Born in Yorkshire, England, in 1921, Wilson joined the Royal Air Force at the age of 20 and later transferred into the Worcestershire Regiment of the British Army where he served for many years, rising to the rank of colonel.
Besides fighting in World War II and the Korean War, he also took part in the Berlin Airlift and in operations in Malaya and British Honduras before coming to Abu Dhabi in 1963.
After Shaikh Zayed Bin Sultan became UAE's Ruler in 1966, Col. Wilson worked closely with him to establish the Abu Dhabi Defence Force, the forerunner of today's UAE Armed Forces, and was appointed its first commander - a post he held until his retirement in 1968.

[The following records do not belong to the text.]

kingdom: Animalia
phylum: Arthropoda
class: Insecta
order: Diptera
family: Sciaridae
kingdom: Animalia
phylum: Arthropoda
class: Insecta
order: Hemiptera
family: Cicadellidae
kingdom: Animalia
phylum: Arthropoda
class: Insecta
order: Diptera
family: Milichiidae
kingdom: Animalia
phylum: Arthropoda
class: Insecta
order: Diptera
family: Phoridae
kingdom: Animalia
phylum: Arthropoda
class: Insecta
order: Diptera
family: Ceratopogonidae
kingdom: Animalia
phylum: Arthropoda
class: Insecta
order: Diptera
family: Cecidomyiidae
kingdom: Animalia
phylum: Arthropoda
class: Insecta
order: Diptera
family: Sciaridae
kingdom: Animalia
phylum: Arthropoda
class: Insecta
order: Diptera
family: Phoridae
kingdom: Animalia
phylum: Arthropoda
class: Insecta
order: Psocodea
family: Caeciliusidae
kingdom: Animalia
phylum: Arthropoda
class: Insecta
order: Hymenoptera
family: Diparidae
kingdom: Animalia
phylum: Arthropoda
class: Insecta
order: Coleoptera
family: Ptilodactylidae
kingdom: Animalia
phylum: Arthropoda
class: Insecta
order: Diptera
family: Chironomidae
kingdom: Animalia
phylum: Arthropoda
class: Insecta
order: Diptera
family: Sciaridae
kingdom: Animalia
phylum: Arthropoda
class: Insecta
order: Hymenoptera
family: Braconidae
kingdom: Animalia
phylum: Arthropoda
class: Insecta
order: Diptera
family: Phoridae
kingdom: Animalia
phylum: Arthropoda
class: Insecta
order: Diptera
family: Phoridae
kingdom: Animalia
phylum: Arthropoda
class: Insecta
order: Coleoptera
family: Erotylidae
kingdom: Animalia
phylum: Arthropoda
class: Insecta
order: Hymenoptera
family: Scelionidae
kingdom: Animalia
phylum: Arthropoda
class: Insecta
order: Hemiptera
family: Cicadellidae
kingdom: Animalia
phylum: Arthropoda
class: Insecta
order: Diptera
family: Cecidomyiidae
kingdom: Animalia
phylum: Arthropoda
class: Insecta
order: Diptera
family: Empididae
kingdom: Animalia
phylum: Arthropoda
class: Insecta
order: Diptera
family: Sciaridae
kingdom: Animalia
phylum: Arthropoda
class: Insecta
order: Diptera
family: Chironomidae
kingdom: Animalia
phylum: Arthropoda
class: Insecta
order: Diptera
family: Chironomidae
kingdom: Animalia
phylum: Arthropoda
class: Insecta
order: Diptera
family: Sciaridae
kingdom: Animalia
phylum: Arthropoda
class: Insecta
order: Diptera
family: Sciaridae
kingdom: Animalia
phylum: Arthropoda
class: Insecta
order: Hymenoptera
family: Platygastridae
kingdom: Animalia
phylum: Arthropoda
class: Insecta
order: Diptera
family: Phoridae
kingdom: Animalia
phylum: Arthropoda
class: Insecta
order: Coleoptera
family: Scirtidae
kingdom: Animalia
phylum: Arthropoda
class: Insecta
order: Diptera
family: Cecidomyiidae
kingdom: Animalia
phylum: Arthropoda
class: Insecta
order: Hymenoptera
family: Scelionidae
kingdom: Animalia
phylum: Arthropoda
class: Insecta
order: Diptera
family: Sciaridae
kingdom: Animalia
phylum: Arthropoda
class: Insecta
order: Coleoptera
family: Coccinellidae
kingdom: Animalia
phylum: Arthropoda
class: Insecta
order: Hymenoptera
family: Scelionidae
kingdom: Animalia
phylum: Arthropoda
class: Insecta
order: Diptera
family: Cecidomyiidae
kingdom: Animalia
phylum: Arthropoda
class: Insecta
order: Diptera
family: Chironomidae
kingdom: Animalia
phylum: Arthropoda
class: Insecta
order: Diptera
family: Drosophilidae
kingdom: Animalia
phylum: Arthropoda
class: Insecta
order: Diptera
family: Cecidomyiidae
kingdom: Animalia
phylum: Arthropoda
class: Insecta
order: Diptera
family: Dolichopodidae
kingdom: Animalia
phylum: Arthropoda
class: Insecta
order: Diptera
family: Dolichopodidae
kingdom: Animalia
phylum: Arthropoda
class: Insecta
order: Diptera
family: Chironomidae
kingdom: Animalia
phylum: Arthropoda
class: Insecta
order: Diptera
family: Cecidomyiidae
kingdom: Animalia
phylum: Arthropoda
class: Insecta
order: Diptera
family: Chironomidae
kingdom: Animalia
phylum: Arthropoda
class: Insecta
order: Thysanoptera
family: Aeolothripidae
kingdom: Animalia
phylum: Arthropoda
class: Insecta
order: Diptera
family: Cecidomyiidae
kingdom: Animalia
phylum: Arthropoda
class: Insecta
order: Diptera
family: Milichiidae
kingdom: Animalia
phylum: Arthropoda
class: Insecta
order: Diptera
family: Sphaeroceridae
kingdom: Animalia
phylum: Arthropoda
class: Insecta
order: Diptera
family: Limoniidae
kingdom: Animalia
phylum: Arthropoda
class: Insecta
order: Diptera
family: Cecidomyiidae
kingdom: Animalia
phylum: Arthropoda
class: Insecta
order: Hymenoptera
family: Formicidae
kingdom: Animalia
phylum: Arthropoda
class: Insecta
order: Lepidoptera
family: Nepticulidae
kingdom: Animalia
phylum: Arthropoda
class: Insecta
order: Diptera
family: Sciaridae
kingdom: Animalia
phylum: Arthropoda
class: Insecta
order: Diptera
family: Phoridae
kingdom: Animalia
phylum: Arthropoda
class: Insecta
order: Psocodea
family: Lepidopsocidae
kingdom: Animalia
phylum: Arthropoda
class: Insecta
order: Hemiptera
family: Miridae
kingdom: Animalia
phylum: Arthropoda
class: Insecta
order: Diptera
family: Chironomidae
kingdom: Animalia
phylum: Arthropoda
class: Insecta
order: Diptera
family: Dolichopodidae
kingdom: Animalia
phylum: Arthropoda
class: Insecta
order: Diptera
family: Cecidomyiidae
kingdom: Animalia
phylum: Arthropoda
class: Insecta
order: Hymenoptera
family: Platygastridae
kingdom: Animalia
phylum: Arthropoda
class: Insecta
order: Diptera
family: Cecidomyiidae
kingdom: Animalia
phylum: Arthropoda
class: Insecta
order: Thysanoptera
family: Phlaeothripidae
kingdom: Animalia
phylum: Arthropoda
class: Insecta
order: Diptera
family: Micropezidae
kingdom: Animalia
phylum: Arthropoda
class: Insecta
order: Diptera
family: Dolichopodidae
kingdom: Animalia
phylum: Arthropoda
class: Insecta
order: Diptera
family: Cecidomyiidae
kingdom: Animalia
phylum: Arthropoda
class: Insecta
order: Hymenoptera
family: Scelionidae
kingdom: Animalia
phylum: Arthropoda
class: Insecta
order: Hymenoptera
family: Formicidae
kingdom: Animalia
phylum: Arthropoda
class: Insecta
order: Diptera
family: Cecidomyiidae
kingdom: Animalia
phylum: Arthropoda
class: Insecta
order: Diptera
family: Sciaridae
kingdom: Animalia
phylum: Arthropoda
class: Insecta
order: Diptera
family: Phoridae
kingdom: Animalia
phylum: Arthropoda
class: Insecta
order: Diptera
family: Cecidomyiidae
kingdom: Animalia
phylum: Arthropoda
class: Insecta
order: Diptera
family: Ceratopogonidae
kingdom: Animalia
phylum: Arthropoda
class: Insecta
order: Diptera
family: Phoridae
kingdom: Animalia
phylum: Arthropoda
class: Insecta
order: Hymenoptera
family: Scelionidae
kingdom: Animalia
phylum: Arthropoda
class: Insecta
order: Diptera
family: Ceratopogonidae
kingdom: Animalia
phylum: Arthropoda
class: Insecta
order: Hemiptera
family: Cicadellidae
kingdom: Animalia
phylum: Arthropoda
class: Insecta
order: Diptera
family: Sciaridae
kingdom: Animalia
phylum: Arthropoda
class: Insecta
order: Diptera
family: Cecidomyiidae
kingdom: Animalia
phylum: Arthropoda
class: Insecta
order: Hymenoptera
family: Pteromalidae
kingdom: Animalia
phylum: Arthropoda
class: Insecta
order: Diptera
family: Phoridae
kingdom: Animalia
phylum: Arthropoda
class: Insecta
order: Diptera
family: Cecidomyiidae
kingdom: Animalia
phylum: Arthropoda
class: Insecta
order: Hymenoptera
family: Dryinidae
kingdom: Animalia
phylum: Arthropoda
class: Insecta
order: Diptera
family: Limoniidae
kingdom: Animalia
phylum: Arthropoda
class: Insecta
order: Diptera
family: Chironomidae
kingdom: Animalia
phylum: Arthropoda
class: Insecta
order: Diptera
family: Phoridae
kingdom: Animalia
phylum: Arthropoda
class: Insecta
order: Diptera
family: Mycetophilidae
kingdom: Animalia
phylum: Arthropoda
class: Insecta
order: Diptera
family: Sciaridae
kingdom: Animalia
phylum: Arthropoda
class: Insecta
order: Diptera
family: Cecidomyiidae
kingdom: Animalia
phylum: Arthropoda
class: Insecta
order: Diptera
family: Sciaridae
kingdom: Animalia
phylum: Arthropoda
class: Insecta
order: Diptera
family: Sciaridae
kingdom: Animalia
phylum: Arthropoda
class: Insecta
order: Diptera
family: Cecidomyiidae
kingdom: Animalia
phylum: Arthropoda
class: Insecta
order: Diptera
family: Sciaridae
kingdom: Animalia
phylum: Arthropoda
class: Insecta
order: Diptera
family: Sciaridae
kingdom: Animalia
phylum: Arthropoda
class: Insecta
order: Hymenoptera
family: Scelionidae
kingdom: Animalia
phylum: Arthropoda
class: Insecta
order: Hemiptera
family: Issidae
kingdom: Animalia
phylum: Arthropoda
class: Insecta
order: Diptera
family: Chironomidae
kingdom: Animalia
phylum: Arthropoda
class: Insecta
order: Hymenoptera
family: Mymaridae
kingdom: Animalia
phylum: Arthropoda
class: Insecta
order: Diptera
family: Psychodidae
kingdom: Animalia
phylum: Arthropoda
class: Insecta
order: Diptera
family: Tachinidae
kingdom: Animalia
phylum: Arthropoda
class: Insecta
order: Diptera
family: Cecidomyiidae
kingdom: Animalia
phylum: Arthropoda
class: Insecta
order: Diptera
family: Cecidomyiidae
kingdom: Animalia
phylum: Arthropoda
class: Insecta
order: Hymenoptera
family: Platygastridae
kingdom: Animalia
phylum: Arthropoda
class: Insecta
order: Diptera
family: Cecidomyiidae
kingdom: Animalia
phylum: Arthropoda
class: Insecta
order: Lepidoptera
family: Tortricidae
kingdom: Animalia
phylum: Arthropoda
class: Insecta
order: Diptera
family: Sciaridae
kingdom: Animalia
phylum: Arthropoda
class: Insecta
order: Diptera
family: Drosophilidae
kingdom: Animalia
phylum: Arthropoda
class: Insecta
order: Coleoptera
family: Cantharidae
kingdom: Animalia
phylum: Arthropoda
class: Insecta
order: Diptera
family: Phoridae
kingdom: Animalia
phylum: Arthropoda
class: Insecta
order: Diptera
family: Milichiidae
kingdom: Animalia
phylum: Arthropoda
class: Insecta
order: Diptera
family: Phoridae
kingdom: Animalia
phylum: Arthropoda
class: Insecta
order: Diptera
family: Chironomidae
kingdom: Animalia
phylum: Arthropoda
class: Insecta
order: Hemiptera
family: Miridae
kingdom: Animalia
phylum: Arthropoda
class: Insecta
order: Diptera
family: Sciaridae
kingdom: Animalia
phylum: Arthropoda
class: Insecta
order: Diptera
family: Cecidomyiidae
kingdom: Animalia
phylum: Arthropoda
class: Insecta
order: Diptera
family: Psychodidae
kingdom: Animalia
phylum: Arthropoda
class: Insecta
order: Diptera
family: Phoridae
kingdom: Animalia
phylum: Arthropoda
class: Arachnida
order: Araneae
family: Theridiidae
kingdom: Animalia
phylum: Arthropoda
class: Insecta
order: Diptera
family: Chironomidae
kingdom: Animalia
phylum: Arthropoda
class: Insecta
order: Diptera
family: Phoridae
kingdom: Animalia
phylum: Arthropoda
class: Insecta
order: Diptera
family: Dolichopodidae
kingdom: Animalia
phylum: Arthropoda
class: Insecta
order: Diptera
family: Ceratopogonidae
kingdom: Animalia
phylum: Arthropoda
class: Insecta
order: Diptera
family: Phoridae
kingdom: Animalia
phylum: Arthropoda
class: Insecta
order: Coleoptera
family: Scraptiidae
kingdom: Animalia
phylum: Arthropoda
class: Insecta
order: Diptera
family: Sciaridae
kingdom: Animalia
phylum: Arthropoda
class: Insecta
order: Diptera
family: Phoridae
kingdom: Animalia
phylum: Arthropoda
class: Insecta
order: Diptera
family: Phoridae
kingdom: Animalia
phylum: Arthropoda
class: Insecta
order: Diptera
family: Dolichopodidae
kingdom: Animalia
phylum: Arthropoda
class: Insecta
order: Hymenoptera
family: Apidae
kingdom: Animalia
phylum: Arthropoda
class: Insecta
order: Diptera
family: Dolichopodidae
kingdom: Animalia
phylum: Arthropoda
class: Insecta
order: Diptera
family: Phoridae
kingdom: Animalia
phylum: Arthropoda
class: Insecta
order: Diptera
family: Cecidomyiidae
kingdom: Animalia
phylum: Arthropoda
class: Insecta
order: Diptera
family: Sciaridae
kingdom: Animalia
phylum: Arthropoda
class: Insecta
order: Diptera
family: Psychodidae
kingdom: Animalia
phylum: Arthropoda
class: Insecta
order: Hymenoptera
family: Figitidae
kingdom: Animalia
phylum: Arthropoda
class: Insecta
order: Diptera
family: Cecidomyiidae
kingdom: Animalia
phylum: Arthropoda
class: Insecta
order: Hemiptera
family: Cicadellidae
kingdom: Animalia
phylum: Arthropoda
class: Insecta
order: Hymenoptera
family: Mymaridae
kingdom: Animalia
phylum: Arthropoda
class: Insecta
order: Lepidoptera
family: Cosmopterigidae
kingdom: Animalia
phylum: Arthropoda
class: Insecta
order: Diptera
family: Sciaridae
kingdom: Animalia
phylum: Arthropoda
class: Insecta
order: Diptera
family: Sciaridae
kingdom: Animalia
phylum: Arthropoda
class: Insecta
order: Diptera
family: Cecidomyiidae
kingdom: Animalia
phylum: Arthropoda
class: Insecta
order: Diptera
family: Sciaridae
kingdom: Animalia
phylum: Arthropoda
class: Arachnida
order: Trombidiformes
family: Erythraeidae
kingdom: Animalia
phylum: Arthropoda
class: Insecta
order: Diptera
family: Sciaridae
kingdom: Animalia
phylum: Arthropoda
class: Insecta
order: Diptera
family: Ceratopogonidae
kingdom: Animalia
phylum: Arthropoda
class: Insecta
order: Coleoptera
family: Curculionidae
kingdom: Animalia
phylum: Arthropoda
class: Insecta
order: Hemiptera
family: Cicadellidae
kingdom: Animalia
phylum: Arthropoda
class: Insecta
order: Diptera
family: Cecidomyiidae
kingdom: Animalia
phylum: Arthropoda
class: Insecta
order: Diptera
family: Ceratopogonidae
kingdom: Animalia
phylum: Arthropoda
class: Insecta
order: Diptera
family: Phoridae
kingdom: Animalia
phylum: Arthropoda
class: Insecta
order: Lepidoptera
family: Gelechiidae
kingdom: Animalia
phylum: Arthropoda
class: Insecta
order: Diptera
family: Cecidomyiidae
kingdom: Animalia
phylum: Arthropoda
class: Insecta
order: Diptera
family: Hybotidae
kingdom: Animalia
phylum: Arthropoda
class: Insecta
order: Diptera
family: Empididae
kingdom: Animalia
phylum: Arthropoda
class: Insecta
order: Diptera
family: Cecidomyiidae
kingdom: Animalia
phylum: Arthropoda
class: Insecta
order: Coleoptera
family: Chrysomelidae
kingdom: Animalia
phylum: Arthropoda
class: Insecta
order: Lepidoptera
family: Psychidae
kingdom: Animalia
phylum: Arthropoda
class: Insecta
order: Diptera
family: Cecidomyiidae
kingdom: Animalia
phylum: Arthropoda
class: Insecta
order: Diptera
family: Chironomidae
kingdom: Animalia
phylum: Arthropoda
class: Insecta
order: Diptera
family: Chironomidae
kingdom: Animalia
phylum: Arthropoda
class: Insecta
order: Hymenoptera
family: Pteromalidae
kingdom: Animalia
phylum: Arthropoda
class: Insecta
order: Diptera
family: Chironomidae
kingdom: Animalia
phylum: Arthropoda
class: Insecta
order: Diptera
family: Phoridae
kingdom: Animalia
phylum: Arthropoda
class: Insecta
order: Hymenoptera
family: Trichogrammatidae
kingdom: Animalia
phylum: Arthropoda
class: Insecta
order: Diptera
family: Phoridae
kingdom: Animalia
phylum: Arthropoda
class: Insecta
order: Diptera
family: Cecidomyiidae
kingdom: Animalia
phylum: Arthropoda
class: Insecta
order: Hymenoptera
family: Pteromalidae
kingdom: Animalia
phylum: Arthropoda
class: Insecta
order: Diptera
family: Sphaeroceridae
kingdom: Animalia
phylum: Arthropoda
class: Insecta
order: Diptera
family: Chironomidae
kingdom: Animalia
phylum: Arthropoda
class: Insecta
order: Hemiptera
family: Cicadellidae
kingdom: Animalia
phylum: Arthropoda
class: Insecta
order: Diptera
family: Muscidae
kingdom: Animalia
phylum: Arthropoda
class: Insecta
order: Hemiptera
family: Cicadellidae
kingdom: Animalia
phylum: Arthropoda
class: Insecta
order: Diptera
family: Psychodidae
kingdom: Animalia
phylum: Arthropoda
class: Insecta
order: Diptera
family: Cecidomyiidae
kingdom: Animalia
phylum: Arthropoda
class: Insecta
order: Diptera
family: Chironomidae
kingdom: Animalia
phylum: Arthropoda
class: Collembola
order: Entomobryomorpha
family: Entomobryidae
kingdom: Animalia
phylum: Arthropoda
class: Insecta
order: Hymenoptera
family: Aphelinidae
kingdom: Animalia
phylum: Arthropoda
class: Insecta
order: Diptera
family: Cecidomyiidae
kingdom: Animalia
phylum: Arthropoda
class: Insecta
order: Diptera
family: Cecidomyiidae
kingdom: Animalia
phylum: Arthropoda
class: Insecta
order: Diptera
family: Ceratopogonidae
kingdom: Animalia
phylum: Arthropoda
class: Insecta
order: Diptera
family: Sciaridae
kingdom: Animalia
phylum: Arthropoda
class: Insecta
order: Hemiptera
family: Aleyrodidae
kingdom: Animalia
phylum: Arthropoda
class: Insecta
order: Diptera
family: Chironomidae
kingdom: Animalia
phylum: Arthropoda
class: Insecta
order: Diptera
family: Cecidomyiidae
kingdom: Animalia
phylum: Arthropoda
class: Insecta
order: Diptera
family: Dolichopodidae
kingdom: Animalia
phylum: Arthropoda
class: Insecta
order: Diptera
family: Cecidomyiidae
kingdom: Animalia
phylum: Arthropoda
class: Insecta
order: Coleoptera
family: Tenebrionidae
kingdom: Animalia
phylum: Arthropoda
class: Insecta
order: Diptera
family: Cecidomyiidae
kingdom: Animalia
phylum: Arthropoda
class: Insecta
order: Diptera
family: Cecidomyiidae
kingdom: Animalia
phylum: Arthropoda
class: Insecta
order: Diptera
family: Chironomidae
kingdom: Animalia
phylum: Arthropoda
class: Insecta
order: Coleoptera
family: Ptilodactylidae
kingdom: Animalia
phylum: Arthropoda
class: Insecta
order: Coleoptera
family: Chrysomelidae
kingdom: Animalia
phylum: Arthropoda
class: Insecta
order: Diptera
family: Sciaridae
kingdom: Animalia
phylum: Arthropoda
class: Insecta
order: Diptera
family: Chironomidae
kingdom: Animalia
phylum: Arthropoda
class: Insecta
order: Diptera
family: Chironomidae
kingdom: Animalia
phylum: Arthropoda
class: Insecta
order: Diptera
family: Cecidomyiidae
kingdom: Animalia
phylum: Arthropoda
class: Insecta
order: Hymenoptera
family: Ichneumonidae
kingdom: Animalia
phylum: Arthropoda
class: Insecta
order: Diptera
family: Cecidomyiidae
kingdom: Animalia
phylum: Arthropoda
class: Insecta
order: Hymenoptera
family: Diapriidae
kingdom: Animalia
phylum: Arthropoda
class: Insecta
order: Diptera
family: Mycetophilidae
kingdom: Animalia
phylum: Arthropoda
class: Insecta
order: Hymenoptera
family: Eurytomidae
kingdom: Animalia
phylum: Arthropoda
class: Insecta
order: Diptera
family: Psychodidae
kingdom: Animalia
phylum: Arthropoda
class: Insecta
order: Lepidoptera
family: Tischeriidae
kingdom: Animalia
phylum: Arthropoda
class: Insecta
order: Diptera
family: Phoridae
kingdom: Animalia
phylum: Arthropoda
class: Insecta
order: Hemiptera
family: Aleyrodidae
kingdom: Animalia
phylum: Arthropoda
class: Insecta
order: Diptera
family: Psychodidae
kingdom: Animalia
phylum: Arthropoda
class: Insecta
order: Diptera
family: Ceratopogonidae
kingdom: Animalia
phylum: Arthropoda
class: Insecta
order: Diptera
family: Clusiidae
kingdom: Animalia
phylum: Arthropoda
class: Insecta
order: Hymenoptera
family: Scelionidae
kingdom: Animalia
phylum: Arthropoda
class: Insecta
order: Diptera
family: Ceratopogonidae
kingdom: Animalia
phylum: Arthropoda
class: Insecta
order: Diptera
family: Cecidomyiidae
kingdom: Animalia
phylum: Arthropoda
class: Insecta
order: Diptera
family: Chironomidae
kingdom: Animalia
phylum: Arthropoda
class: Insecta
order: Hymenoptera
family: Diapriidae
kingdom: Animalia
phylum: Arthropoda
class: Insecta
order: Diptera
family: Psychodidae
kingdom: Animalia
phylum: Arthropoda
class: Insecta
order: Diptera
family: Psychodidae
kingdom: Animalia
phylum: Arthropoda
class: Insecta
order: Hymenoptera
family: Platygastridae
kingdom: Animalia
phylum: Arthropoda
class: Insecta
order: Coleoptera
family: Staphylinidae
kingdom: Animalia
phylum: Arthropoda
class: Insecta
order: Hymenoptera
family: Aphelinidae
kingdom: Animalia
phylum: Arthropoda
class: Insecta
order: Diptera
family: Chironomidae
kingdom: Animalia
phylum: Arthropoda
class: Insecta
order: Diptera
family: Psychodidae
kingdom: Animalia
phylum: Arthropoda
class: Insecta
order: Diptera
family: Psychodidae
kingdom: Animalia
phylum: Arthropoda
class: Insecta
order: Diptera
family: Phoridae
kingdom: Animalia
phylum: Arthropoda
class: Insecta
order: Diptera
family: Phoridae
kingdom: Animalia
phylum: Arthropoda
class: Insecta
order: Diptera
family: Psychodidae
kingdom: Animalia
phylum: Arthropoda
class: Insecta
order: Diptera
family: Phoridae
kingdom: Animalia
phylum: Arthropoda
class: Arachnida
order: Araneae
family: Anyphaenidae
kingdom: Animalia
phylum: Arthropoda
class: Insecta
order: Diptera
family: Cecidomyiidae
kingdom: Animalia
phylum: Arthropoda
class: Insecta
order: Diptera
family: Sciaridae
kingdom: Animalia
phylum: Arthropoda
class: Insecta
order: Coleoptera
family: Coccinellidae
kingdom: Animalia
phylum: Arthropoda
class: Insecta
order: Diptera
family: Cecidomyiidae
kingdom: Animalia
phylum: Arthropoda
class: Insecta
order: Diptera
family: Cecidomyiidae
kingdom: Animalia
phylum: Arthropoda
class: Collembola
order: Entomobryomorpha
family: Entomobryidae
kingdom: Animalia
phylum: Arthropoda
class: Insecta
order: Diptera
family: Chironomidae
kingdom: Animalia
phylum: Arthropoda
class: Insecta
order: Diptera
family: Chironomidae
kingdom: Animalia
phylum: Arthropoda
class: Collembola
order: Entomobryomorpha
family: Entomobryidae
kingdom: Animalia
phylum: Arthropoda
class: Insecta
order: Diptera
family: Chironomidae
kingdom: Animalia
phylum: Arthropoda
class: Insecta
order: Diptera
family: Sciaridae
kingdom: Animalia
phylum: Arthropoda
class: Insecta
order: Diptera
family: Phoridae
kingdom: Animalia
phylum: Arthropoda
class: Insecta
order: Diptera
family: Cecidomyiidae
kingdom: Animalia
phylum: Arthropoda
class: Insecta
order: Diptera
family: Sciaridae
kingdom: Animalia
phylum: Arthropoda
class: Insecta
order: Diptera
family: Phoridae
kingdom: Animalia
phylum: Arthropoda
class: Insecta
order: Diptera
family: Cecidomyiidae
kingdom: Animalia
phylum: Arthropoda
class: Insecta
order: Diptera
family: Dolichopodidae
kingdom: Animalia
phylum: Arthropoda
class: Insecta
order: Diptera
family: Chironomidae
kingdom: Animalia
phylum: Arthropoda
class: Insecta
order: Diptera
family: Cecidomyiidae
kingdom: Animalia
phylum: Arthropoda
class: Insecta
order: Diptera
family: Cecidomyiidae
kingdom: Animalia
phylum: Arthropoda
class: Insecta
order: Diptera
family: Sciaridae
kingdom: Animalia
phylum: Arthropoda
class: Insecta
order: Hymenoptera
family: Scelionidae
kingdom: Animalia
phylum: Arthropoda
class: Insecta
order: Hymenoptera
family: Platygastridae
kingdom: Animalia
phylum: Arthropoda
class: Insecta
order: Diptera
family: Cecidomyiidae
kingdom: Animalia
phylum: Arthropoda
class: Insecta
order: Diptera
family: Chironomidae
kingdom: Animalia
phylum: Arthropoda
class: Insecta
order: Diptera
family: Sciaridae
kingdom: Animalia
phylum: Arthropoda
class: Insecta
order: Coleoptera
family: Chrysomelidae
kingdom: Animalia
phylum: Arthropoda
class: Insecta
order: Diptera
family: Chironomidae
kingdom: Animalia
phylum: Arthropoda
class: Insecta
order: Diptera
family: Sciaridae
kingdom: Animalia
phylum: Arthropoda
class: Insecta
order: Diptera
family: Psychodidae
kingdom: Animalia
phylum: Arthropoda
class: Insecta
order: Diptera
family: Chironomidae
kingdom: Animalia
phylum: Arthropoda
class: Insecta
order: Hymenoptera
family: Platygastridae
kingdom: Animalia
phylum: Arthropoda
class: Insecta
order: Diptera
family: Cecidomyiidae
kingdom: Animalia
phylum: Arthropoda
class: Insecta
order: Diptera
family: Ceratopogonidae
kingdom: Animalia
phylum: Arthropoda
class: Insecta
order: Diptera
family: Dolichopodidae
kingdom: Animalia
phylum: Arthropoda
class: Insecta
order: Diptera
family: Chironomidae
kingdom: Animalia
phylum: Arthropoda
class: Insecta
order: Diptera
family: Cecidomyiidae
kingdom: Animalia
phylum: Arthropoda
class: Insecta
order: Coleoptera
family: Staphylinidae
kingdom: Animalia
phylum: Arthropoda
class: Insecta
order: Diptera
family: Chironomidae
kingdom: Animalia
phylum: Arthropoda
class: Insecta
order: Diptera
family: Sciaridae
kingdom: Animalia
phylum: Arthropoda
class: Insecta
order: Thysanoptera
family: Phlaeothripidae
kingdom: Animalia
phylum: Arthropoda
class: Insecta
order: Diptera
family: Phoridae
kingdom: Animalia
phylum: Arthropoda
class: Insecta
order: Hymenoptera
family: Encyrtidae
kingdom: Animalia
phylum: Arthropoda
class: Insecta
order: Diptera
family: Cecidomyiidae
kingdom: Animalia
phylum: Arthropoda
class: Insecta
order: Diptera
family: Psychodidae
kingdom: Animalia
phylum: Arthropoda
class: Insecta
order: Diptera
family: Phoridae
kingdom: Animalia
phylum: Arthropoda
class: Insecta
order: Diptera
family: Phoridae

During this time, he became a close friend of Shaikh Zayed, who in 1973 asked him to come out of retirement in England and to return to Abu Dhabi to set up the Royal Stables.
Over the next 30 years, as the stables' director general, and until Shaikh Zayed's death, he oversaw its development into one of the world's top centres for Arabian horses.
Nick Cochrane-Dyet, a long-time UAE resident who knew Col. Wilson for several decades, described him as "very meticulous and enthusiastic" in his military work.
"He had been here a long time and was much respected by the Al Nahyan family. He was someone who would do anything for you. He was a very kind mentor and guardian to me and a very kind gentleman," he said.
In 2005, Col. Wilson was awarded the annual Abu Dhabi Award for his services to the country.
A memorial service will be held at the St Andrew's Community Centre in Abu Dhabi at 1pm on Saturday.